My customer has a AD connector configured on Jupyterhub installed on AWS EMR so that different users will be authenticated on jupyterhub via AD. The current understanding is when different users submit their spark job through Jupyter notebook on Jupyterhub to the shared underlying EMR spark engine, the spark job will be submitted via Livy to spark engine. Each Livy session will has a related spark session mapped to it(that is my current understanding and correct me if I am wrong)

The question is whether different Jupyterhub user will share the same Livy session (then different spark session) or different Livy session (then different spark session)?

The only limited material I can find is:

https://docs.aws.amazon.com/emr/latest/ReleaseGuide/emr-jupyterhub.html

see this arch pic here

Thanks very much in advance!

1
Depends if you have set up user impersonation, see docs.aws.amazon.com/emr/latest/ReleaseGuide/…sramalingam24

1 Answers

1
votes

As far as I know (tested on an HDP distribution) by default the Livy server will create a different Spark driver and so a different sessions for each user. The server is reachable through a kerberized HTTP interface, so the user has to come with a valid ticket and the corresponding session will be run under his name. It seems to be the way to go since, in this case, the user will have access to his own resources (data, YARN queue and so on). In this case, the livy server impersonates the user, it runs a Spark job as if it were the user (see Granting Livy the Ability to Impersonate.

By checking in the doc I've seen that you can configure exactly in the same way the Livy server in EMR.

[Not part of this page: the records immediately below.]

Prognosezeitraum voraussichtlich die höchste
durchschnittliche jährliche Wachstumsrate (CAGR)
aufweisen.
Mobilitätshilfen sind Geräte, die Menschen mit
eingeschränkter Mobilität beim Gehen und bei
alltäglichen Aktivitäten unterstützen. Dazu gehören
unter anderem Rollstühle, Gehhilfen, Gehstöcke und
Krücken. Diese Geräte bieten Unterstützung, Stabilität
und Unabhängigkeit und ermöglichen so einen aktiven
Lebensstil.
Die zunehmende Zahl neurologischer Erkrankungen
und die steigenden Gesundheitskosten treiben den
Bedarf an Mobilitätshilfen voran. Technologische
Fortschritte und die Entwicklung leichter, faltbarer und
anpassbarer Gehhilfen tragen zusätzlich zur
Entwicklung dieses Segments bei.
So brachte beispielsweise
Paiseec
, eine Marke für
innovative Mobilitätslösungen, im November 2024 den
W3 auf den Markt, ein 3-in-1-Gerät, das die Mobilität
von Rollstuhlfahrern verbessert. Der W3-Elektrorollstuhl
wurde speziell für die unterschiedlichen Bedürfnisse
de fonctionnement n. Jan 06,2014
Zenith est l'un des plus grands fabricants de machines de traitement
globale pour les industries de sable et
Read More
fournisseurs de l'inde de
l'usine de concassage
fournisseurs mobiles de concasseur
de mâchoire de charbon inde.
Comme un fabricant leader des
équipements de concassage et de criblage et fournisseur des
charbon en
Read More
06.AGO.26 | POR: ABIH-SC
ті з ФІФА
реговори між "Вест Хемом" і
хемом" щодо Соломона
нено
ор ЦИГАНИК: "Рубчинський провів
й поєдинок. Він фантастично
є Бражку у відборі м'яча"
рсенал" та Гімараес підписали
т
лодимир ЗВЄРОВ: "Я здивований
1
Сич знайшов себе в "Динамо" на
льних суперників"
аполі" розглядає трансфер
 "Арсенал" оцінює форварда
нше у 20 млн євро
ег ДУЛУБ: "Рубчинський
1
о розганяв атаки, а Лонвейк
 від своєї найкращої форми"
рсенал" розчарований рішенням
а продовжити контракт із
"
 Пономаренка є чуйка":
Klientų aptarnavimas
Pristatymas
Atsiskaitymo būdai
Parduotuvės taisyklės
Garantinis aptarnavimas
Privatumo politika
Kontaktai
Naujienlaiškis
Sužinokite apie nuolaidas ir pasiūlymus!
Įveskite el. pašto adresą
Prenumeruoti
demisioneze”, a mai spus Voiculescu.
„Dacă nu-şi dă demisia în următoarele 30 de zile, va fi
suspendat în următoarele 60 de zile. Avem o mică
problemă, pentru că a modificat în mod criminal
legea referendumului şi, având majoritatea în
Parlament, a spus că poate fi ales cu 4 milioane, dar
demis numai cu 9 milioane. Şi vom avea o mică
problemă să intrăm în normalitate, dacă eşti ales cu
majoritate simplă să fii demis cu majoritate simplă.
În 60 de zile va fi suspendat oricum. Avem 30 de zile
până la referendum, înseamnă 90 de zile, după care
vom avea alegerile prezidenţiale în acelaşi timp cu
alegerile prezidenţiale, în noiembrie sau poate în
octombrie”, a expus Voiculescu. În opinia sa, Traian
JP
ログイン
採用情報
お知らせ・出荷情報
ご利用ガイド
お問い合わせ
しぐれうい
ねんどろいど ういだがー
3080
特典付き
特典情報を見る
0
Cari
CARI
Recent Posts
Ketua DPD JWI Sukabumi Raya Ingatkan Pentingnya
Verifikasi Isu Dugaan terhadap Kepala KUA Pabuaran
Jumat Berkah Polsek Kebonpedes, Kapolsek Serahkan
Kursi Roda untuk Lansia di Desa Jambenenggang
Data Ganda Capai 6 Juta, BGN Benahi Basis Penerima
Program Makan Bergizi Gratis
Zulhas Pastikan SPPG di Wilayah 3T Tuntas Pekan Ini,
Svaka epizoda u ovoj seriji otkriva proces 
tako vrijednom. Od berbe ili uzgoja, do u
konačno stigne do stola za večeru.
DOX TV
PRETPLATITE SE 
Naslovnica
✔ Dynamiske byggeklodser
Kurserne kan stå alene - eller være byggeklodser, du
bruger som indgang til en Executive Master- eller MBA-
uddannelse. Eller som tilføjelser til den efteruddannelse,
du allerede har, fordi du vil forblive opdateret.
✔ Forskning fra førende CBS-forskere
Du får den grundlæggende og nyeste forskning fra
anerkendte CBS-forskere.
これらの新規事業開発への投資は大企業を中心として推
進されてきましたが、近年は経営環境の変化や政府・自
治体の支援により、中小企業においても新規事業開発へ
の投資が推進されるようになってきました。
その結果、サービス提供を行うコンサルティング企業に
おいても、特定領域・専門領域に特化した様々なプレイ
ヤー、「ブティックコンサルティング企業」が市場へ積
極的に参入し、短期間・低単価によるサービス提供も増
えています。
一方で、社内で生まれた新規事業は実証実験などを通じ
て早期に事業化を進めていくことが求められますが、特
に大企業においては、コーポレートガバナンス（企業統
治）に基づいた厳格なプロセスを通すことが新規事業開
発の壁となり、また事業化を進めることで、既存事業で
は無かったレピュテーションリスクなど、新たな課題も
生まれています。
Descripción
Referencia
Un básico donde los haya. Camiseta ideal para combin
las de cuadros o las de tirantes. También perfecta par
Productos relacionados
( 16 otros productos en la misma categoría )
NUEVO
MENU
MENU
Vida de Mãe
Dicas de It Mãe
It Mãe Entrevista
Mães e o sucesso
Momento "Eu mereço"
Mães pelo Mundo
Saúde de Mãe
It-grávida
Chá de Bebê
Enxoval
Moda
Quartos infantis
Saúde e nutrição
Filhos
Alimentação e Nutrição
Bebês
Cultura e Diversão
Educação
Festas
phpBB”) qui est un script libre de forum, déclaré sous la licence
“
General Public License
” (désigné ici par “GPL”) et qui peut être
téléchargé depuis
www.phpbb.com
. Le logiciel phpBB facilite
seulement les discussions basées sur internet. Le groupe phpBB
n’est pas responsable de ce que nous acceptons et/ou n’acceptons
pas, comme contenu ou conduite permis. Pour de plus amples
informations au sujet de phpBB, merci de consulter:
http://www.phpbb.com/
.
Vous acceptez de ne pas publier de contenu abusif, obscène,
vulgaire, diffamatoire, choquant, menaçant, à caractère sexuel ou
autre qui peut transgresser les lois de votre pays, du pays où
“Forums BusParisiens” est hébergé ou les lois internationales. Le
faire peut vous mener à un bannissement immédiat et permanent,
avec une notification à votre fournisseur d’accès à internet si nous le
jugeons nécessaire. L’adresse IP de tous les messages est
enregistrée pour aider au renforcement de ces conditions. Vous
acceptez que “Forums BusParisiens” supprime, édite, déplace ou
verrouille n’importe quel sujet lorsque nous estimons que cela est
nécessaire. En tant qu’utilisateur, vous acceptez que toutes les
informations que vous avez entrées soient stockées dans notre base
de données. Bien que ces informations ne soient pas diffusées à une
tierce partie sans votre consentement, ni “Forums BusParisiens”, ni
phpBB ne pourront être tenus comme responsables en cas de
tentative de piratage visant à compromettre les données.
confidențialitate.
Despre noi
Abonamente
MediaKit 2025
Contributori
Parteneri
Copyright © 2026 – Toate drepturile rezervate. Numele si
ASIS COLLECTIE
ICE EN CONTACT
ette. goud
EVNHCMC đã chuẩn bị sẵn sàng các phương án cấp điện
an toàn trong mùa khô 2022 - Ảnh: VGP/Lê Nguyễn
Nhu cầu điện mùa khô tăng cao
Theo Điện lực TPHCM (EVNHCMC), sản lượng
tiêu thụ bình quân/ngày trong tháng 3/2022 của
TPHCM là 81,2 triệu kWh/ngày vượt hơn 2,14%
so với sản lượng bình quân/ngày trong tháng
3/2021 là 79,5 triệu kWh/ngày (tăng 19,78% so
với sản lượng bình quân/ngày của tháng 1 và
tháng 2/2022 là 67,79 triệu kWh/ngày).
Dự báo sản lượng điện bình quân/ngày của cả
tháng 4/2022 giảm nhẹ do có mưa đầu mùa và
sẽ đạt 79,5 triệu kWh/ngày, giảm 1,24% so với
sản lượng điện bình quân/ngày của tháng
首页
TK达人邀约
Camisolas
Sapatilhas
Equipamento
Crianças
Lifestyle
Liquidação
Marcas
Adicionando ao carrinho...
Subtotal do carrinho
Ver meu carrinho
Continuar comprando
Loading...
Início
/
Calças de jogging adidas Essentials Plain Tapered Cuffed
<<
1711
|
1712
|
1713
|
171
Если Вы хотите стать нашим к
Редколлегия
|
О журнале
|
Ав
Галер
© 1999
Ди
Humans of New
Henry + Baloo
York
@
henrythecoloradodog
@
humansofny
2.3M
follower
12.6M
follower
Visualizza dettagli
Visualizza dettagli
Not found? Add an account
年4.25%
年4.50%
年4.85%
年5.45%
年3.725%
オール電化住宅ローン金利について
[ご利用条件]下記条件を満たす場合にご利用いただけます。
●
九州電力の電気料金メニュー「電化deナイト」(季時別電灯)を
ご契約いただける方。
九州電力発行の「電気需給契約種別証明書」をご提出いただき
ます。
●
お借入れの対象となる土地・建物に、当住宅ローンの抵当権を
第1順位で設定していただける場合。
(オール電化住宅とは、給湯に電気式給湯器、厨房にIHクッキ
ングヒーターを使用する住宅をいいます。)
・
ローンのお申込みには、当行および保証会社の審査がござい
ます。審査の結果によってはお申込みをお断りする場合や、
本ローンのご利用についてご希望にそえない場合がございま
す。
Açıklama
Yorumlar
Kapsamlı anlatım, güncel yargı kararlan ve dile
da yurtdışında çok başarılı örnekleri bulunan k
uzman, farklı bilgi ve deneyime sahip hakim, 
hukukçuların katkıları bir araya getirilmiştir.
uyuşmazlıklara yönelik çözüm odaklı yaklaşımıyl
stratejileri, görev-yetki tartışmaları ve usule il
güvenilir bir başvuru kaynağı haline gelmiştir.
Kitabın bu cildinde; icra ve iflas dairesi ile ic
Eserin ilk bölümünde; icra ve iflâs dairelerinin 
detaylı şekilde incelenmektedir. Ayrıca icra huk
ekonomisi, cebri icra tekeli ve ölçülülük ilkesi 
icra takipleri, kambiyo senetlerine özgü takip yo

By default, YARN jobs submitted this way run as user livy, regardless of the user who initiated the job. By setting up user impersonation you can have the user ID of the notebook user also be the user associated with the YARN job. Rather than having jobs initiated by both shirley and diego associated with the user livy, jobs that each user initiates are associated with shirley and diego respectively. This helps you to audit Jupyter usage and manage applications within your organization.

So you have the choice to use impersonation (run as distinct users) or not (run as a single livy user).